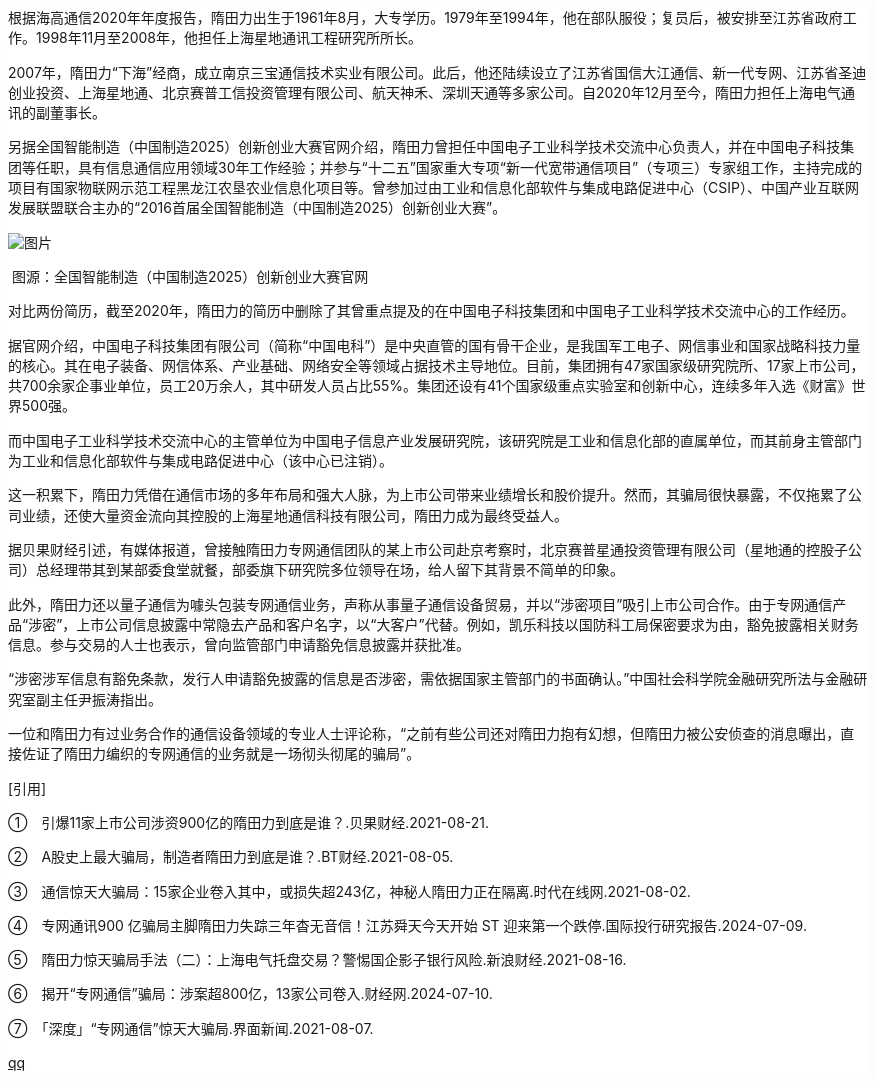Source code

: 根据海高通信2020年年度报告，隋田力出生于1961年8月，大专学历。1979年至1994年，他在部队服役；复员后，被安排至江苏省政府工作。1998年11月至2008年，他担任上海星地通讯工程研究所所长。

2007年，隋田力“下海”经商，成立南京三宝通信技术实业有限公司。此后，他还陆续设立了江苏省国信大江通信、新一代专网、江苏省圣迪创业投资、上海星地通、北京赛普工信投资管理有限公司、航天神禾、深圳天通等多家公司。自2020年12月至今，隋田力担任上海电气通讯的副董事长。

另据全国智能制造（中国制造2025）创新创业大赛官网介绍，隋田力曾担任中国电子工业科学技术交流中心负责人，并在中国电子科技集团等任职，具有信息通信应用领域30年工作经验；并参与“十二五”国家重大专项“新一代宽带通信项目”（专项三）专家组工作，主持完成的项目有国家物联网示范工程黑龙江农垦农业信息化项目等。曾参加过由工业和信息化部软件与集成电路促进中心（CSIP）、中国产业互联网发展联盟联合主办的“2016首届全国智能制造（中国制造2025）创新创业大赛”。

![图片](https://inews.gtimg.com/om_bt/OXrnbZEwR8o2dLV8rPCEU7lojDVhPbH1y7QTGfYZjMqDIAA/641)

 图源：全国智能制造（中国制造2025）创新创业大赛官网

对比两份简历，截至2020年，隋田力的简历中删除了其曾重点提及的在中国电子科技集团和中国电子工业科学技术交流中心的工作经历。

据官网介绍，中国电子科技集团有限公司（简称“中国电科”）是中央直管的国有骨干企业，是我国军工电子、网信事业和国家战略科技力量的核心。其在电子装备、网信体系、产业基础、网络安全等领域占据技术主导地位。目前，集团拥有47家国家级研究院所、17家上市公司，共700余家企事业单位，员工20万余人，其中研发人员占比55%。集团还设有41个国家级重点实验室和创新中心，连续多年入选《财富》世界500强。

而中国电子工业科学技术交流中心的主管单位为中国电子信息产业发展研究院，该研究院是工业和信息化部的直属单位，而其前身主管部门为工业和信息化部软件与集成电路促进中心（该中心已注销）。

这一积累下，隋田力凭借在通信市场的多年布局和强大人脉，为上市公司带来业绩增长和股价提升。然而，其骗局很快暴露，不仅拖累了公司业绩，还使大量资金流向其控股的上海星地通信科技有限公司，隋田力成为最终受益人。

据贝果财经引述，有媒体报道，曾接触隋田力专网通信团队的某上市公司赴京考察时，北京赛普星通投资管理有限公司（星地通的控股子公司）总经理带其到某部委食堂就餐，部委旗下研究院多位领导在场，给人留下其背景不简单的印象。

此外，隋田力还以量子通信为噱头包装专网通信业务，声称从事量子通信设备贸易，并以“涉密项目”吸引上市公司合作。由于专网通信产品“涉密”，上市公司信息披露中常隐去产品和客户名字，以“大客户”代替。例如，凯乐科技以国防科工局保密要求为由，豁免披露相关财务信息。参与交易的人士也表示，曾向监管部门申请豁免信息披露并获批准。

“涉密涉军信息有豁免条款，发行人申请豁免披露的信息是否涉密，需依据国家主管部门的书面确认。”中国社会科学院金融研究所法与金融研究室副主任尹振涛指出。

一位和隋田力有过业务合作的通信设备领域的专业人士评论称，“之前有些公司还对隋田力抱有幻想，但隋田力被公安侦查的消息曝出，直接佐证了隋田力编织的专网通信的业务就是一场彻头彻尾的骗局”。

[引用]

①　引爆11家上市公司涉资900亿的隋田力到底是谁？.贝果财经.2021-08-21.

②　A股史上最大骗局，制造者隋田力到底是谁？.BT财经.2021-08-05.

③　通信惊天大骗局：15家企业卷入其中，或损失超243亿，神秘人隋田力正在隔离.时代在线网.2021-08-02.

④　专网通讯900 亿骗局主脚隋田力失踪三年杳无音信！江苏舜天今天开始 ST 迎来第一个跌停.国际投行研究报告.2024-07-09.

⑤　隋田力惊天骗局手法（二）：上海电气托盘交易？警惕国企影子银行风险.新浪财经.2021-08-16.

⑥　揭开“专网通信”骗局：涉案超800亿，13家公司卷入.财经网.2024-07-10.

⑦　「深度」“专网通信”惊天大骗局.界面新闻.2021-08-07.

[qq](https://new.qq.com/rain/a/20250207A09A9400)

- _Task_
Substitute "隋某" for every "隋田力" in the records above, keeping everything else the same, and leave the pictures out.

- _Solution below_
Source code

: 根据海高通信2020年年度报告，隋某出生于1961年8月，大专学历。1979年至1994年，他在部队服役；复员后，被安排至江苏省政府工作。1998年11月至2008年，他担任上海星地通讯工程研究所所长。

2007年，隋某“下海”经商，成立南京三宝通信技术实业有限公司。此后，他还陆续设立了江苏省国信大江通信、新一代专网、江苏省圣迪创业投资、上海星地通、北京赛普工信投资管理有限公司、航天神禾、深圳天通等多家公司。自2020年12月至今，隋某担任上海电气通讯的副董事长。

另据全国智能制造（中国制造2025）创新创业大赛官网介绍，隋某曾担任中国电子工业科学技术交流中心负责人，并在中国电子科技集团等任职，具有信息通信应用领域30年工作经验；并参与“十二五”国家重大专项“新一代宽带通信项目”（专项三）专家组工作，主持完成的项目有国家物联网示范工程黑龙江农垦农业信息化项目等。曾参加过由工业和信息化部软件与集成电路促进中心（CSIP）、中国产业互联网发展联盟联合主办的“2016首届全国智能制造（中国制造2025）创新创业大赛”。

![图片](https://inews.gtimg.com/om_bt/OXrnbZEwR8o2dLV8rPCEU7lojDVhPbH1y7QTGfYZjMqDIAA/641)

 图源：全国智能制造（中国制造2025）创新创业大赛官网

对比两份简历，截至2020年，隋某的简历中删除了其曾重点提及的在中国电子科技集团和中国电子工业科学技术交流中心的工作经历。

据官网介绍，中国电子科技集团有限公司（简称“中国电科”）是中央直管的国有骨干企业，是我国军工电子、网信事业和国家战略科技力量的核心。其在电子装备、网信体系、产业基础、网络安全等领域占据技术主导地位。目前，集团拥有47家国家级研究院所、17家上市公司，共700余家企事业单位，员工20万余人，其中研发人员占比55%。集团还设有41个国家级重点实验室和创新中心，连续多年入选《财富》世界500强。

而中国电子工业科学技术交流中心的主管单位为中国电子信息产业发展研究院，该研究院是工业和信息化部的直属单位，而其前身主管部门为工业和信息化部软件与集成电路促进中心（该中心已注销）。

这一积累下，隋某凭借在通信市场的多年布局和强大人脉，为上市公司带来业绩增长和股价提升。然而，其骗局很快暴露，不仅拖累了公司业绩，还使大量资金流向其控股的上海星地通信科技有限公司，隋某成为最终受益人。

据贝果财经引述，有媒体报道，曾接触隋某专网通信团队的某上市公司赴京考察时，北京赛普星通投资管理有限公司（星地通的控股子公司）总经理带其到某部委食堂就餐，部委旗下研究院多位领导在场，给人留下其背景不简单的印象。

此外，隋某还以量子通信为噱头包装专网通信业务，声称从事量子通信设备贸易，并以“涉密项目”吸引上市公司合作。由于专网通信产品“涉密”，上市公司信息披露中常隐去产品和客户名字，以“大客户”代替。例如，凯乐科技以国防科工局保密要求为由，豁免披露相关财务信息。参与交易的人士也表示，曾向监管部门申请豁免信息披露并获批准。

“涉密涉军信息有豁免条款，发行人申请豁免披露的信息是否涉密，需依据国家主管部门的书面确认。”中国社会科学院金融研究所法与金融研究室副主任尹振涛指出。

一位和隋某有过业务合作的通信设备领域的专业人士评论称，“之前有些公司还对隋某抱有幻想，但隋某被公安侦查的消息曝出，直接佐证了隋某编织的专网通信的业务就是一场彻头彻尾的骗局”。

[引用]

①　引爆11家上市公司涉资900亿的隋某到底是谁？.贝果财经.2021-08-21.

②　A股史上最大骗局，制造者隋某到底是谁？.BT财经.2021-08-05.

③　通信惊天大骗局：15家企业卷入其中，或损失超243亿，神秘人隋某正在隔离.时代在线网.2021-08-02.

④　专网通讯900 亿骗局主脚隋某失踪三年杳无音信！江苏舜天今天开始 ST 迎来第一个跌停.国际投行研究报告.2024-07-09.

⑤　隋某惊天骗局手法（二）：上海电气托盘交易？警惕国企影子银行风险.新浪财经.2021-08-16.

⑥　揭开“专网通信”骗局：涉案超800亿，13家公司卷入.财经网.2024-07-10.

⑦　「深度」“专网通信”惊天大骗局.界面新闻.2021-08-07.

[qq](https://new.qq.com/rain/a/20250207A09A9400)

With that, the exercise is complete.